Cha: The gadfly, the king's idiot nephew who can't be openly splatted but can be outmaneuvered and publicly disgraced.

That basic framework goes a long way towards building an engaging opposition without resorting to having to plot armor one guy trying to do all the jobs at once. Change it up as much as you need, drop anything that doesn't work for your group, refocus when needed.

Each time he dies, the big bad resurrects him.

Then the party will want to start taking steps to make him more difficult to resurrect - i.e, they might burn the body.

He is raised again, but this time he's a charred corse of a man who has some kind of fire abilities, rinse and repeat until he's literally just ash or disintegrated

>You don't need a single character be the final boss *and* the mastermind *and* deliver exposition *and* do his own kneebreaking *and* be in every post-dungeon cutscene *and* come over for steaks on Thursdays *and* cover healing duties when the Cleric is out of town.
I do now, that sounds hilarious.

The mention here of a Two-Stage Campaign might be of use. Just downgrade BBEG to a regular thorn and you're set.
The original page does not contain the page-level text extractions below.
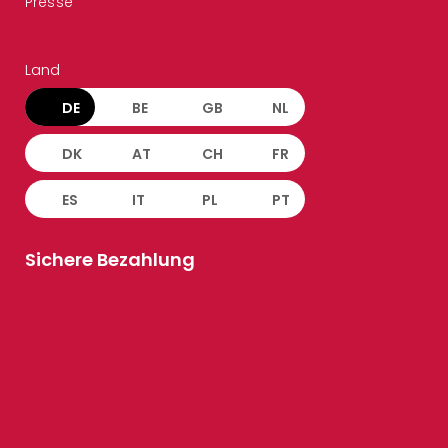
Presse
Land
DE
BE
GB
NL
DK
AT
CH
FR
ES
IT
PL
PT
Sichere Bezahlung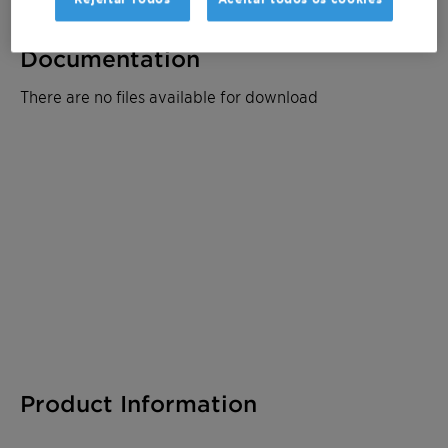
Documentation
There are no files available for download
Product Information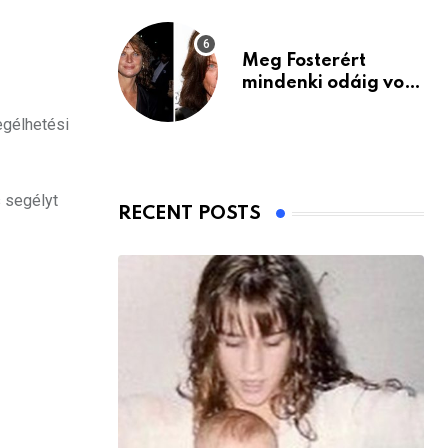
Meg Fosterért
mindenki odáig volt
– itt van ma, 77
egélhetési
évesen
 segélyt
RECENT POSTS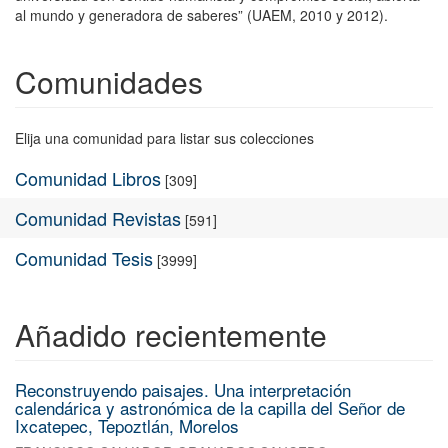
al mundo y generadora de saberes” (UAEM, 2010 y 2012).
Comunidades
Elija una comunidad para listar sus colecciones
Comunidad Libros
[309]
Comunidad Revistas
[591]
Comunidad Tesis
[3999]
Añadido recientemente
Reconstruyendo paisajes. Una interpretación
calendárica y astronómica de la capilla del Señor de
Ixcatepec, Tepoztlán, Morelos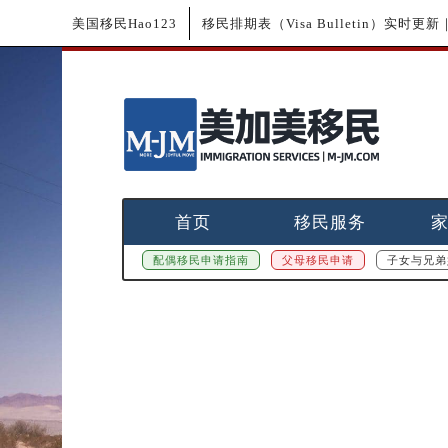
美国移民Hao123
移民排期表（Visa Bulletin）实时
首页
移民服务
配偶移民申请指南
父母移民申请
子女与兄弟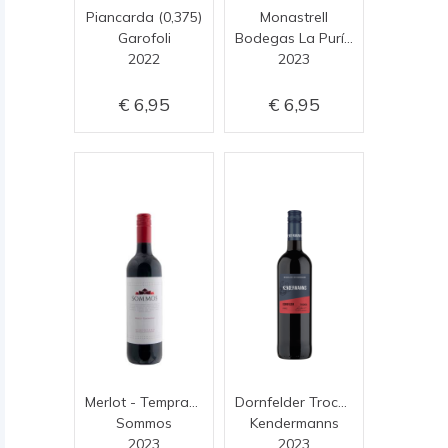
Piancarda (0,375)
Monastrell
Garofoli
Bodegas La Purísima
2022
2023
6,95
6,95
Merlot - Tempranillo
Dornfelder Trocken
Sommos
Kendermanns
2023
2023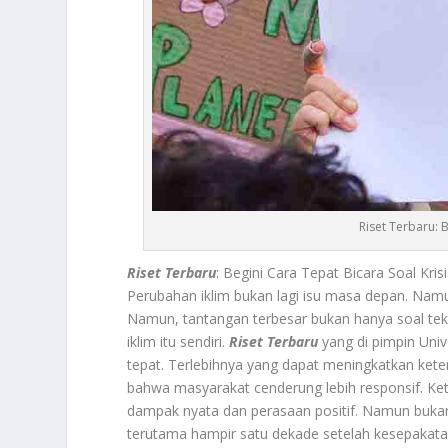
Riset Terbaru: B
Riset Terbaru
: Begini Cara Tepat Bicara Soal Kri
Perubahan iklim bukan lagi isu masa depan. Namu
Namun, tantangan terbesar bukan hanya soal tek
iklim itu sendiri.
Riset Terbaru
yang di pimpin Uni
tepat. Terlebihnya yang dapat meningkatkan kete
bahwa masyarakat cenderung lebih responsif. Keti
dampak nyata dan perasaan positif. Namun bukan 
terutama hampir satu dekade setelah kesepakatan i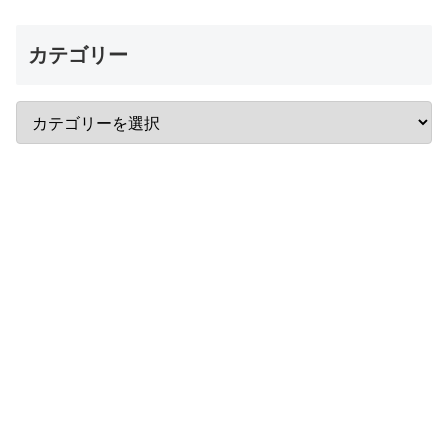
カテゴリー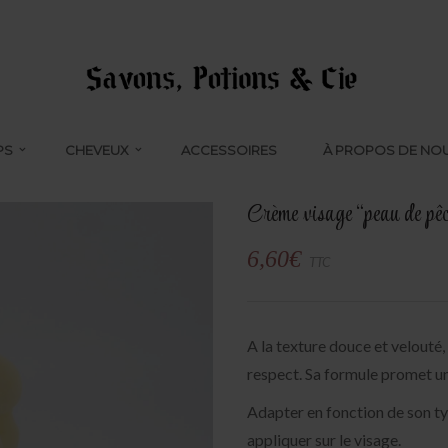
PS
CHEVEUX
ACCESSOIRES
À PROPOS DE NO
Crème visage “peau de pê
6,60
€
TTC
A la texture douce et velouté,
respect. Sa formule promet une
Adapter en fonction de son ty
appliquer sur le visage.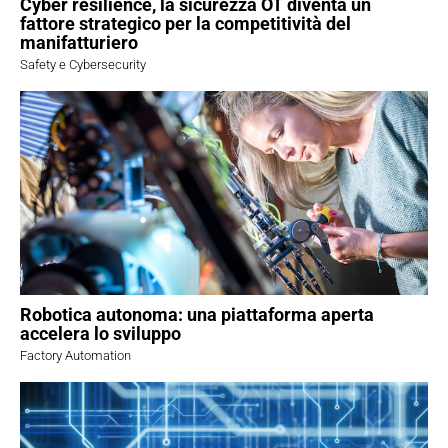
Cyber resilience, la sicurezza OT diventa un
fattore strategico per la competitività del
manifatturiero
Safety e Cybersecurity
Robotica autonoma: una piattaforma aperta
accelera lo sviluppo
Factory Automation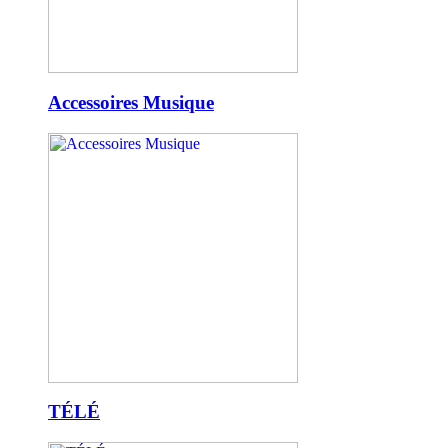
Accessoires Musique
TÉLÉ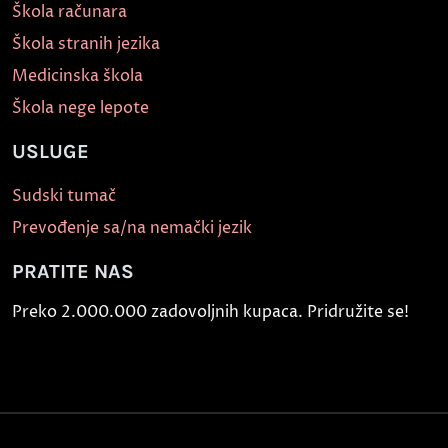
Škola računara
Škola stranih jezika
Medicinska škola
Škola nege lepote
USLUGE
Sudski tumač
Prevođenje sa/na nemački jezik
PRATITE NAS
Preko 2.000.000 zadovoljnih kupaca. Pridružite se!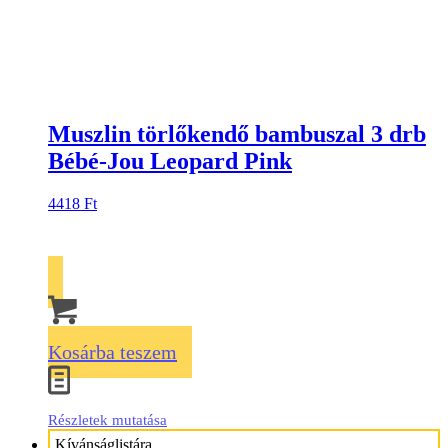
Muszlin törlőkendő bambuszal 3 drb
Bébé-Jou Leopard Pink
4418
Ft
Kosárba teszem
Részletek mutatása
Kívánságlistára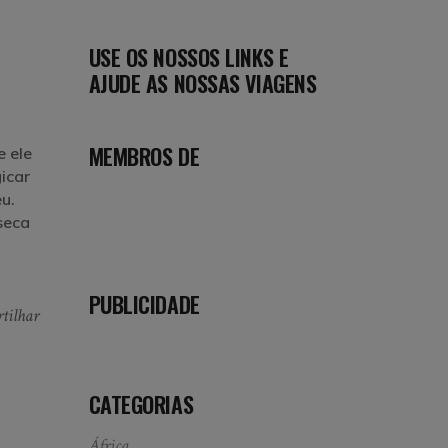
USE OS NOSSOS LINKS E
AJUDE AS NOSSAS VIAGENS
MEMBROS DE
e ele
icar
eu.
seca
PUBLICIDADE
tilhar
CATEGORIAS
África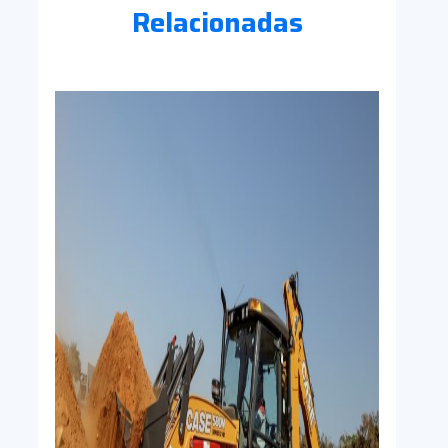
Relacionadas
In my group, recurring enemies are never intentional. They usually start as a second-in-command or some other product of the BBEG's delegation that the players happen to get into hot water with. Enough scrapes and enough close calls and eventually something's gotta give.

Don't focus on forcing a recurring villain, and don't focus on keeping them around if they start stirring the pot. It's easier to not overthink these things. There can always be another bad guy, and it's really satisfying for players to get to deal with these kinds of villains instead of playing Final Fantasy cutscene goose chases.